→ **PROBLEM DESCRIPTION**
Retype the records below word for word, leaving out the pictures.

● ● ●

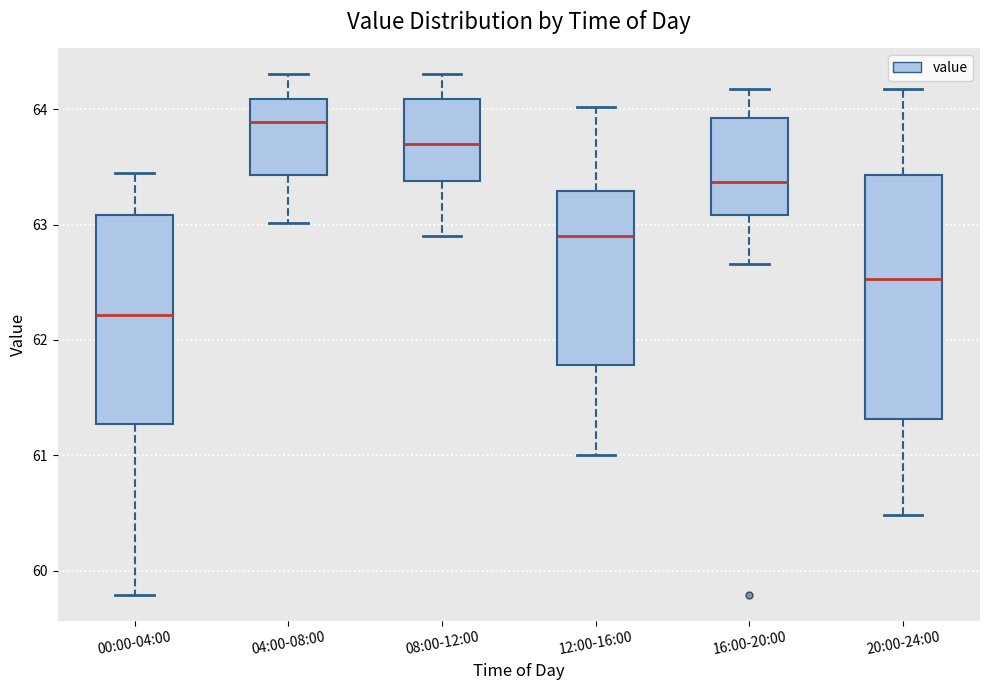

Reading left to right, transcribe this box plot: for each box, give where its median line is, the range the box spans, and where its two whiskers end, as read against the y-axis. The values are not printed on the chart, so give them approximately, as read against the axis.

00:00-04:00: median 62.2, box 61.3 to 63.1, whiskers 59.8 to 63.5
04:00-08:00: median 63.9, box 63.4 to 64.1, whiskers 63.0 to 64.3
08:00-12:00: median 63.7, box 63.4 to 64.1, whiskers 62.9 to 64.3
12:00-16:00: median 62.9, box 61.8 to 63.3, whiskers 61.0 to 64.0
16:00-20:00: median 63.4, box 63.1 to 63.9, whiskers 62.7 to 64.2
20:00-24:00: median 62.5, box 61.3 to 63.4, whiskers 60.5 to 64.2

● ● ●

→ **SOLUTION**
Reading left to right, transcribe this box plot: for each box, give where its median line is, the range the box spans, and where its two whiskers end, as read against the y-axis. The values are not printed on the chart, so give them approximately, as read against the axis.

00:00-04:00: median 62.2, box 61.3 to 63.1, whiskers 59.8 to 63.5
04:00-08:00: median 63.9, box 63.4 to 64.1, whiskers 63.0 to 64.3
08:00-12:00: median 63.7, box 63.4 to 64.1, whiskers 62.9 to 64.3
12:00-16:00: median 62.9, box 61.8 to 63.3, whiskers 61.0 to 64.0
16:00-20:00: median 63.4, box 63.1 to 63.9, whiskers 62.7 to 64.2
20:00-24:00: median 62.5, box 61.3 to 63.4, whiskers 60.5 to 64.2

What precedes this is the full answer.